Image & Video

Trying to accomplish realism with Ernie Turbo - here's what I learned

User finds Ernie Turbo's default workflow translates prompts to Chinese, skewing outputs toward Asian subjects.

Deep Dive

A hands-on test of Baidu's Ernie Turbo image generation model has uncovered significant quirks in its standard implementation. The user employed the default workflow from ComfyUI, a popular node-based interface for AI image generation. This workflow includes a built-in 'Prompt Enhancer' that, among other functions, automatically translates user prompts into Chinese. This translation step introduces a strong bias, causing the model to generate images featuring Asian subjects even when a different ethnicity is explicitly specified in the original English prompt. To counter this, the tester had to completely bypass the enhancer and feed prompts directly to the sampler in plain English.

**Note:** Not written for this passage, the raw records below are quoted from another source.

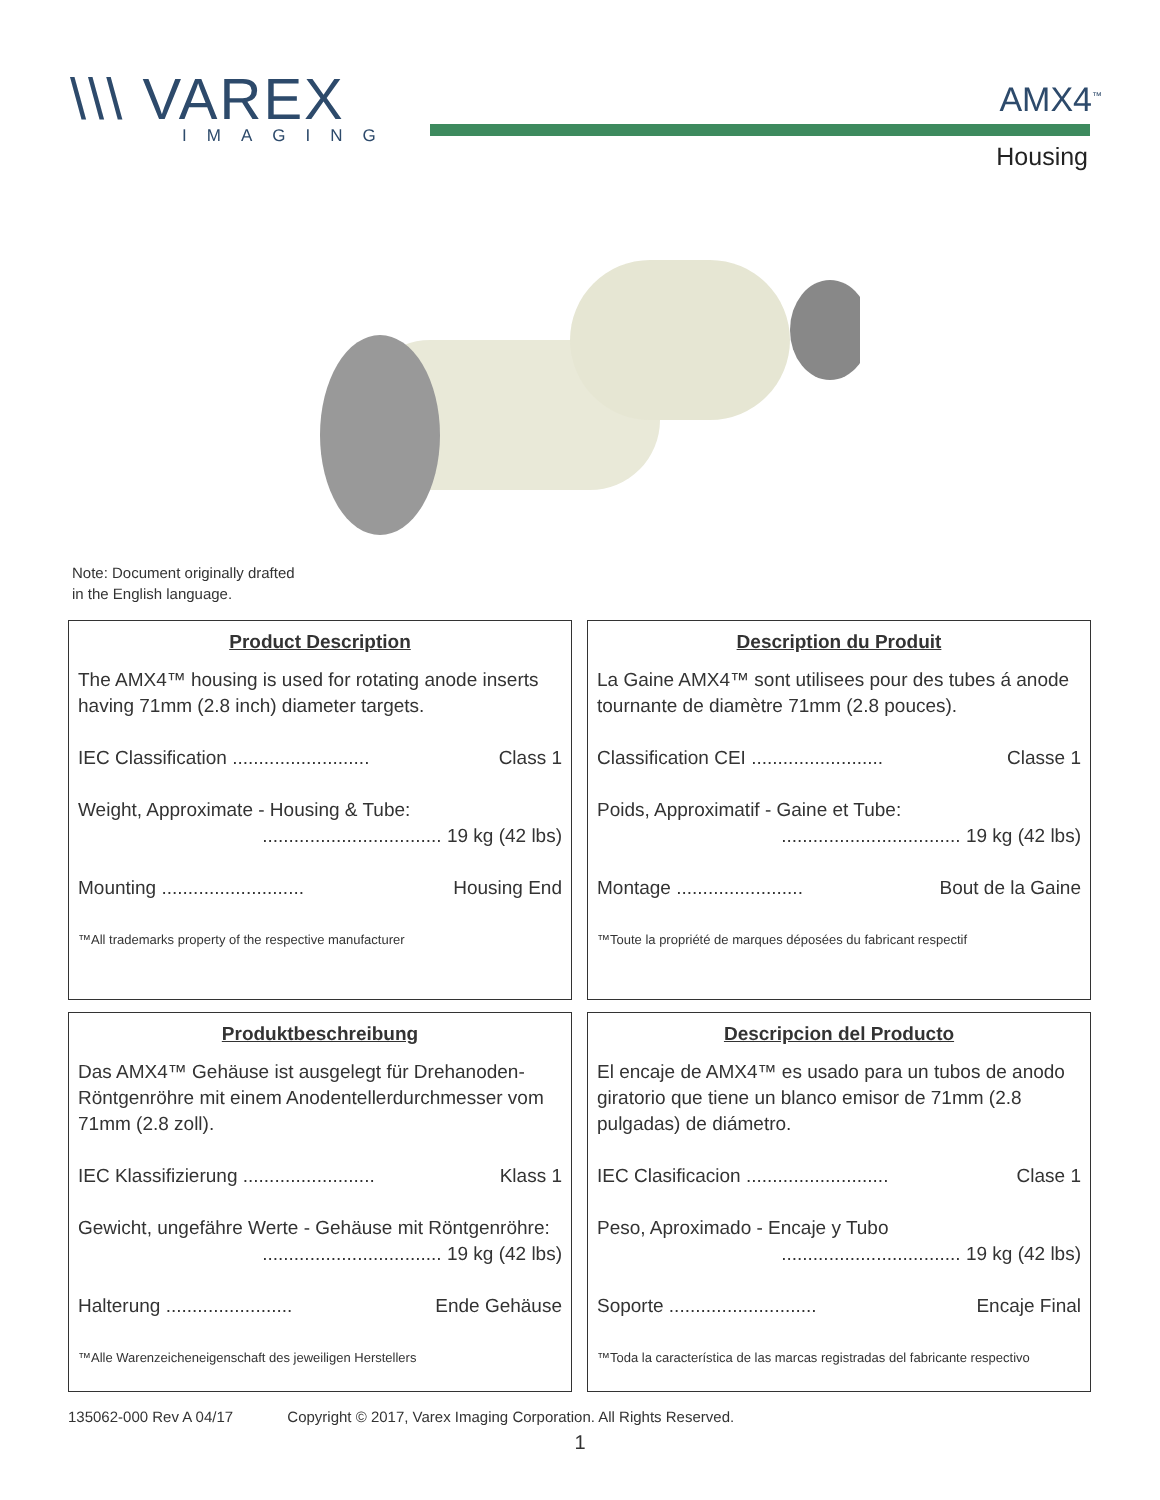\\\ VAREX
IMAGING
AMX4<sup>™</sup>
Housing
Note: Document originally drafted
in the English language.
Product Description
The AMX4™ housing is used for rotating anode inserts having 71mm (2.8 inch) diameter targets.
IEC Classification .......................... Class 1
Weight, Approximate - Housing & Tube:
.................................. 19 kg (42 lbs)
Mounting ........................... Housing End
™All trademarks property of the respective manufacturer
Description du Produit
La Gaine AMX4™ sont utilisees pour des tubes á anode tournante de diamètre 71mm (2.8 pouces).
Classification CEI ......................... Classe 1
Poids, Approximatif - Gaine et Tube:
.................................. 19 kg (42 lbs)
Montage ........................ Bout de la Gaine
™Toute la propriété de marques déposées du fabricant respectif
Produktbeschreibung
Das AMX4™ Gehäuse ist ausgelegt für Drehanoden-Röntgenröhre mit einem Anodentellerdurchmesser vom 71mm (2.8 zoll).
IEC Klassifizierung ......................... Klass 1
Gewicht, ungefähre Werte - Gehäuse mit Röntgenröhre:
.................................. 19 kg (42 lbs)
Halterung ........................ Ende Gehäuse
™Alle Warenzeicheneigenschaft des jeweiligen Herstellers
Descripcion del Producto
El encaje de AMX4™ es usado para un tubos de anodo giratorio que tiene un blanco emisor de 71mm (2.8 pulgadas) de diámetro.
IEC Clasificacion ........................... Clase 1
Peso, Aproximado - Encaje y Tubo
.................................. 19 kg (42 lbs)
Soporte ............................ Encaje Final
™Toda la característica de las marcas registradas del fabricante respectivo
135062-000 Rev A 04/17 Copyright © 2017, Varex Imaging Corporation. All Rights Reserved.
1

Beyond the bias issue, the evaluation highlighted several technical limitations. The model tends to produce a 'plasticky' look, which can be mitigated by adding specific photographic terms to the prompt, such as 'point-and-shoot film camera' or '35mm film.' It also exhibits a grid-pattern artifact reminiscent of early versions of other models and struggles with intricate patterns like bike wheels or guitar inlays. While it shows good recognition of brands and logos, its seed variance is extremely low—batches of eight images generated at once looked nearly identical. When used as a refiner for images from other models, results were merely 'okay,' leading the user to conclude that for now, competing models like Z-Image-Turbo (ZIT) or Klein deliver superior and more predictable performance.

Key Points
  • The default ComfyUI workflow for Ernie Turbo translates prompts to Chinese, creating a strong bias toward Asian subjects in outputs.
  • The model exhibits technical flaws like a 'plasticky' look, grid-pattern artifacts, and very low seed variance, making generated batches look identical.
  • For practical use, the tester currently prefers rival open-source models Z-Image-Turbo or Klein for more reliable and controllable results.

Why It Matters

This reveals how hidden workflow steps can introduce bias and that cutting-edge AI image models still struggle with consistency and fine detail.